Given below are five technology providers that have the right combination of elements to post an earnings beat this quarter:
Paycom Software Inc. (PAYC - Free Report) — Oklahoma City, OK-based Paycom is a provider of a cloud-based human capital management software solution delivered as Software-as-a-Service. We note that the company has beaten the Zacks Consensus Estimate in the trailing four quarters, with an average positive earnings surprise of 30.16%.
The company is scheduled to release first-quarter 2018 results on May 1. Currently, Paycom has an Earnings ESP of +0.33% and a Zacks Rank #1. You can see the complete list of today’s Zacks #1 Rank stocks here.
Western Digital Corporation (WDC - Free Report) — San Jose, CA-based Western Digital is the largest hard disk drive (HDD) producer in the United States. We note that the company has beaten the Zacks Consensus Estimate in the trailing four quarters, with an average positive earnings surprise of 6.43%.
This Zacks Rank #1 stock has an Earnings ESP of +0.82%. The company is set to report third-quarter fiscal 2018 results on Apr 26.

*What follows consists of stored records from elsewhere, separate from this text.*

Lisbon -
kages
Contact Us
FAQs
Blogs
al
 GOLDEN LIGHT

CACI International Inc. (CACI - Free Report) — Based in Arlington, VA, CACI International delivers IT applications and infrastructure to improve communications, and secure the integrity of information systems and networks, enhance data collection and analysis, as well as increase efficiency and mission effectiveness. We note that the company has surpassed the Zacks Consensus Estimate in the trailing four quarters, with an average positive earnings surprise of 12.54%.

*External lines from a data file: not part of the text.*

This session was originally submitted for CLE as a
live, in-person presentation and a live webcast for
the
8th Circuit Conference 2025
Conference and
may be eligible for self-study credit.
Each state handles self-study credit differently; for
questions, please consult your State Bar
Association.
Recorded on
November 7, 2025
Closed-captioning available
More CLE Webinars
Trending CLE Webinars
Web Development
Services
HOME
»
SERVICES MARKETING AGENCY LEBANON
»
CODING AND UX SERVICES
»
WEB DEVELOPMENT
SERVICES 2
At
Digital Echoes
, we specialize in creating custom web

This Zacks Rank #2 stock has an Earnings ESP of +15.41%. The company is set to report third-quarter fiscal 2018 results on May 2.
Fortinet Inc. (FTNT - Free Report) — Headquartered in Sunnyvale, CA, Fortinet is a provider of network security appliances and Unified Threat Management (“UTM”) network security solutions to enterprises, service providers and government entities worldwide. Notably, the company has outpaced the Zacks Consensus Estimate in the preceding four quarters, with an average positive earnings surprise of 20.1%.
The company is slated to report first-quarter 2018 results on May 3. Currently, Fortinet has an Earnings ESP of +0.60% and a Zacks Rank #2.